Task — As the answer, give exactly the lines of the records below from the one with "FOLLOW US ON INSTAGRAM" through the one with "Works on any", ends included and pictures left out.

(Source material begins)

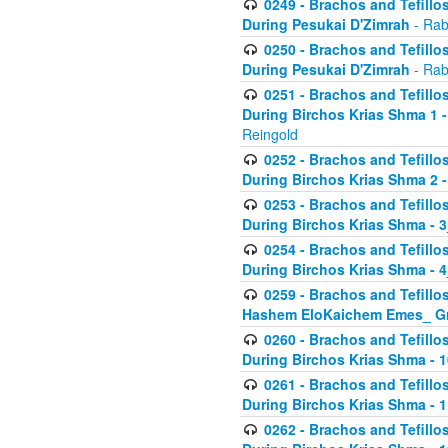
0249 - Brachos and Tefillos
During Pesukai D'Zimrah
- Rab
0250 - Brachos and Tefillos
During Pesukai D'Zimrah
- Rab
0251 - Brachos and Tefillos
During Birchos Krias Shma 1 
Reingold
0252 - Brachos and Tefillos
During Birchos Krias Shma 2 
0253 - Brachos and Tefillos
During Birchos Krias Shma - 
0254 - Brachos and Tefillos
During Birchos Krias Shma - 4
0259 - Brachos and Tefillos
Hashem EloKaichem Emes_ Gr
0260 - Brachos and Tefillos
During Birchos Krias Shma - 
0261 - Brachos and Tefillos
During Birchos Krias Shma - 1
0262 - Brachos and Tefillos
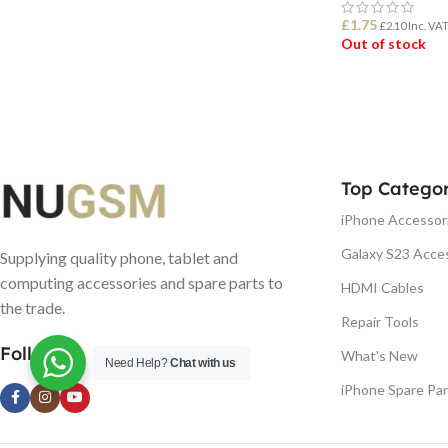
£
1.75
£
2.10
Inc. VA
Out of stock
READ MORE
Top Categor
iPhone Accessor
Galaxy S23 Acce
Supplying quality phone, tablet and
computing accessories and spare parts to
HDMI Cables
the trade.
Repair Tools
Follow us
What's New
Need Help?
Chat with us
iPhone Spare Par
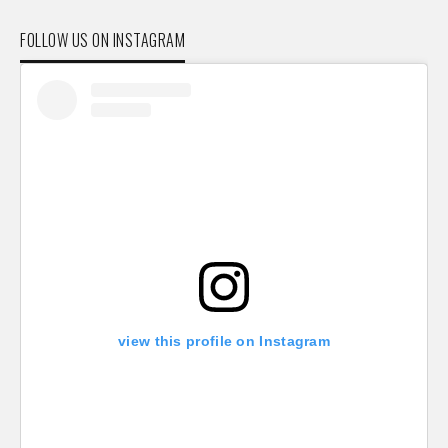
FOLLOW US ON INSTAGRAM
view this profile on Instagram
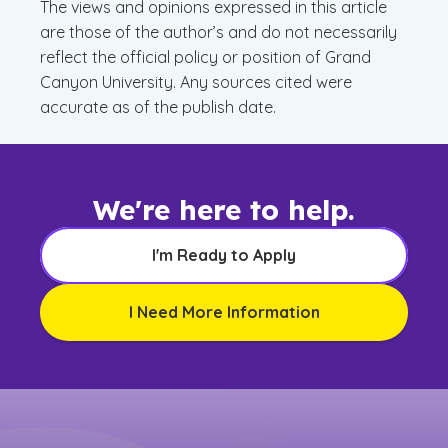
The views and opinions expressed in this article
are those of the author’s and do not necessarily
reflect the official policy or position of Grand
Canyon University. Any sources cited were
accurate as of the publish date.
We're here to help.
I'm Ready to Apply
I Need More Information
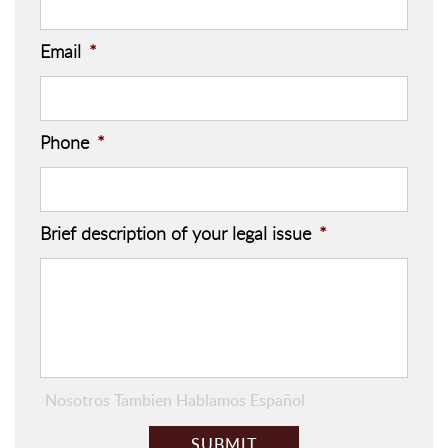
Email
*
Phone
*
Brief description of your legal issue
*
Nosotros Tambien Hablamos Español
C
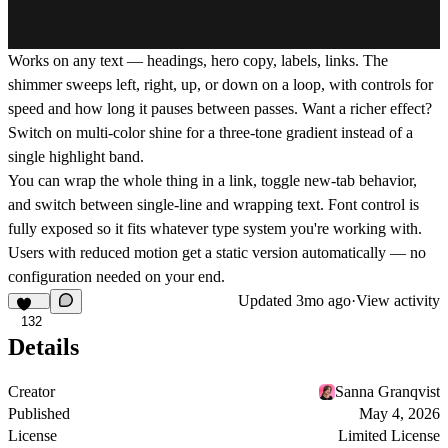
Works on any text — headings, hero copy, labels, links. The
shimmer sweeps left, right, up, or down on a loop, with controls for
speed and how long it pauses between passes. Want a richer effect?
Switch on multi-color shine for a three-tone gradient instead of a
single highlight band.
You can wrap the whole thing in a link, toggle new-tab behavior,
and switch between single-line and wrapping text. Font control is
fully exposed so it fits whatever type system you're working with.
Users with reduced motion get a static version automatically — no
configuration needed on your end.
Updated
3mo ago
·
View activity
132
Details
Creator
Sanna Granqvist
Published
May 4, 2026
License
Limited License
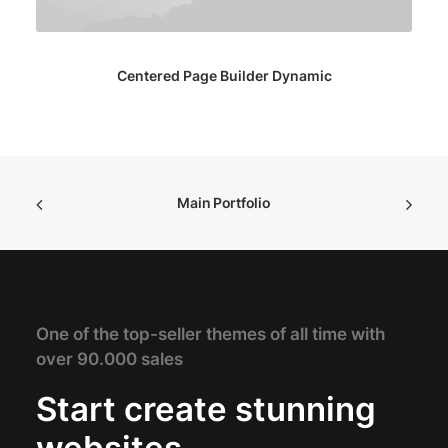
Centered Page Builder Dynamic
Main Portfolio
One of the top-seller themes of all time with
over 90.000 sales
Start create stunning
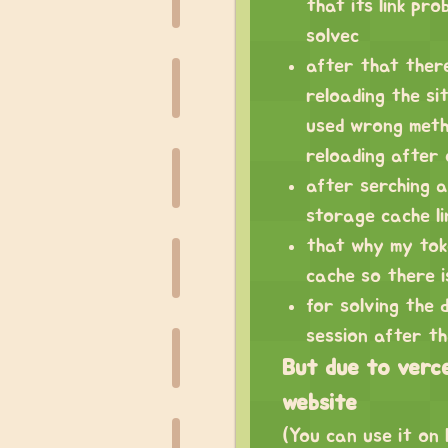
that its link pro
solvec
after that ther
reloading the si
used wrong meth
reloading after
after serching an
storage cache li
that why my toke
cache so there is
for solving the 
session after t
But due to vercel
website
(You can use it on l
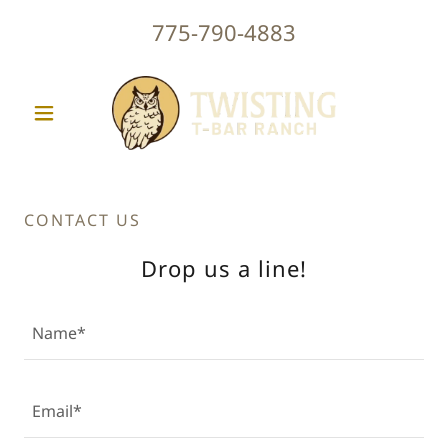
775-790-4883
CONTACT US
Drop us a line!
Name*
Email*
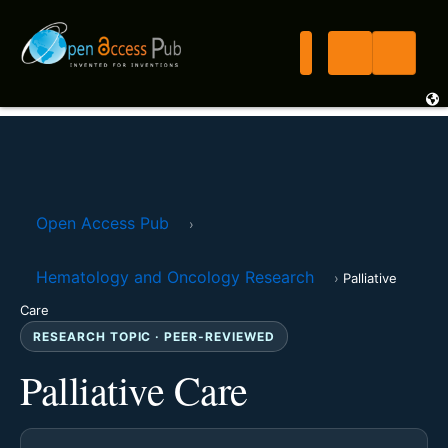
Open Access Pub
›
Hematology and Oncology Research
›
Palliative
Care
RESEARCH TOPIC · PEER-REVIEWED
Palliative Care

(Source material ends)

Result for this task —
FOLLOW US ON INSTAGRAM
view this profile on Instagram
The views and opinions expressed in this article
are those of the author’s and do not necessarily
reflect the official policy or position of Grand
Canyon University. Any sources cited were
accurate as of the publish date.
We're here to help.
I'm Ready to Apply
I Need More Information
Email
*
Phone
*
Brief description of your legal issue
*
Nosotros Tambien Hablamos Español
C
Works on any text — headings, hero copy, labels, links. The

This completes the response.